Description
Indulge in the classic Southern treat with these delicious pecan pralines. Made by cooking a rich sugar syrup with brown sugar, heavy cream, and butter, then folding in pecan halves and vanilla, these pralines offer a perfect balance of sweetness and nuttiness. Perfect for gifting or enjoying as a sweet snack, this recipe yields 12 decadent pralines that set beautifully at room temperature.
Ingredients
Scale
Main Ingredients
- 1 cup brown sugar, packed
- 1/2 cup heavy cream
- 1/4 cup unsalted butter
- 1 teaspoon vanilla extract
- 1/4 teaspoon salt
- 1 1/2 cups pecan halves
Instructions
- Prepare a Baking Sheet: Line a baking sheet with parchment paper or a silicone mat to prevent the pralines from sticking as they cool and set.
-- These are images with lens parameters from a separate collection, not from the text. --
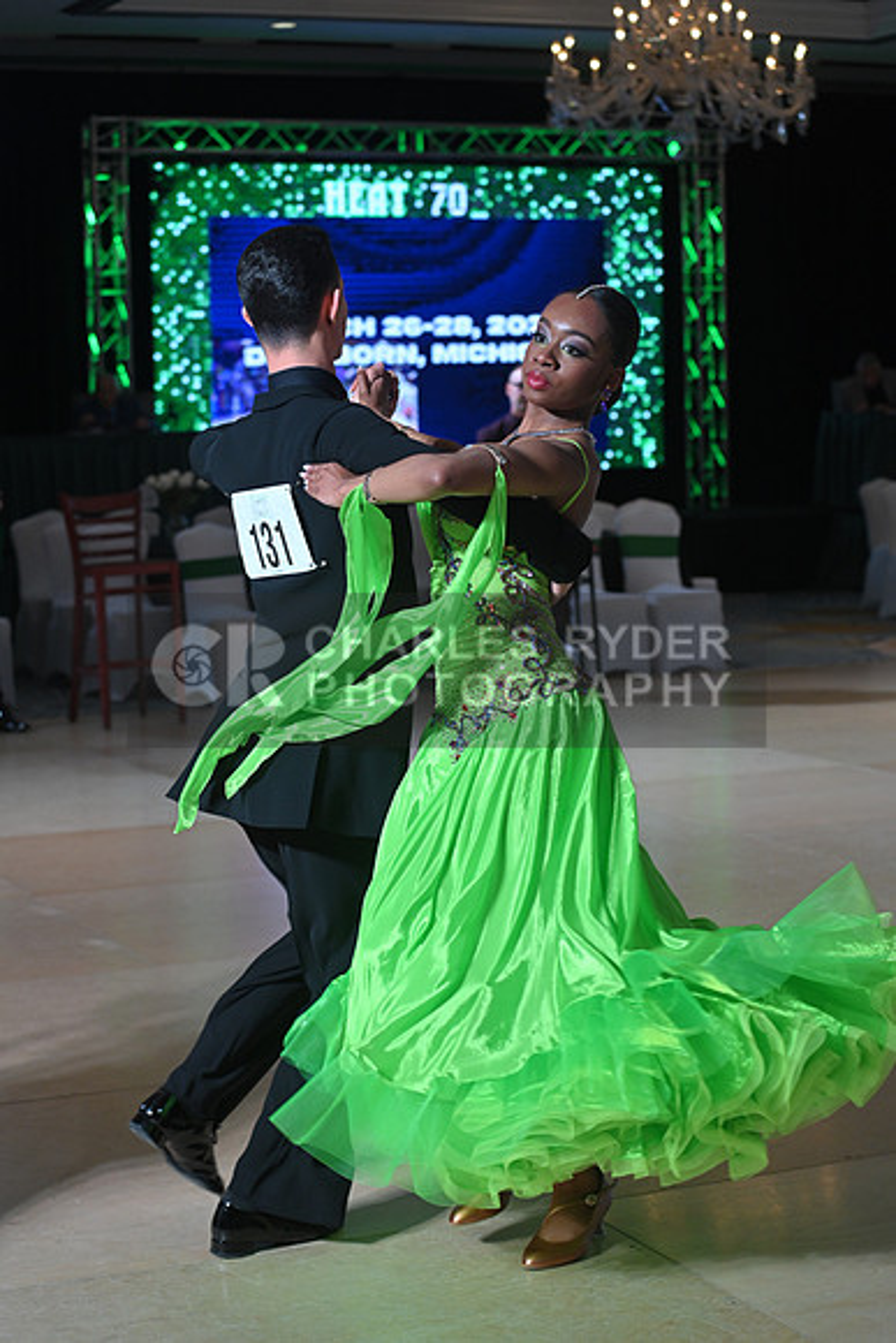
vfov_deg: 28.8
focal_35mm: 70
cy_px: 672
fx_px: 2612
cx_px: 448
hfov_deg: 19.5
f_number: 5
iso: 1000
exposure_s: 1/400
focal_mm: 70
- Cook the Sugar Syrup: In a medium saucepan, combine brown sugar, heavy cream, unsalted butter, and salt. Cook over medium heat, stirring constantly until the sugar dissolves and the mixture begins to boil. Continue simmering for 3-5 minutes until the syrup thickens slightly, ensuring it doesn’t burn.
- Add the Pecans: Stir in the pecan halves and cook for an additional 2-3 minutes. This allows the syrup to thicken further while coating the nuts thoroughly for rich flavor and texture.
- Add Vanilla Extract: Remove the saucepan from the heat and stir in the vanilla extract, which enhances the depth of flavor in the pralines.
- Spoon the Pralines: Drop small spoonfuls of the hot praline mixture onto the prepared baking sheet, spacing them evenly to prevent sticking together as they set.
- Cool and Serve: Let the pralines set at room temperature for about 30 minutes until they harden. Allow them to cool completely before serving or packaging.
Notes
- Make sure to stir continuously while cooking the syrup to prevent burning.
- Use parchment paper or a silicone mat to easily remove pralines once set.
- You can substitute pecans with walnuts if desired, but pecans are traditional for authentic Southern pralines.
- Store pralines in an airtight container at room temperature for up to 1 week.
- For a firmer praline, cook the syrup a bit longer but avoid overcooking to prevent graininess.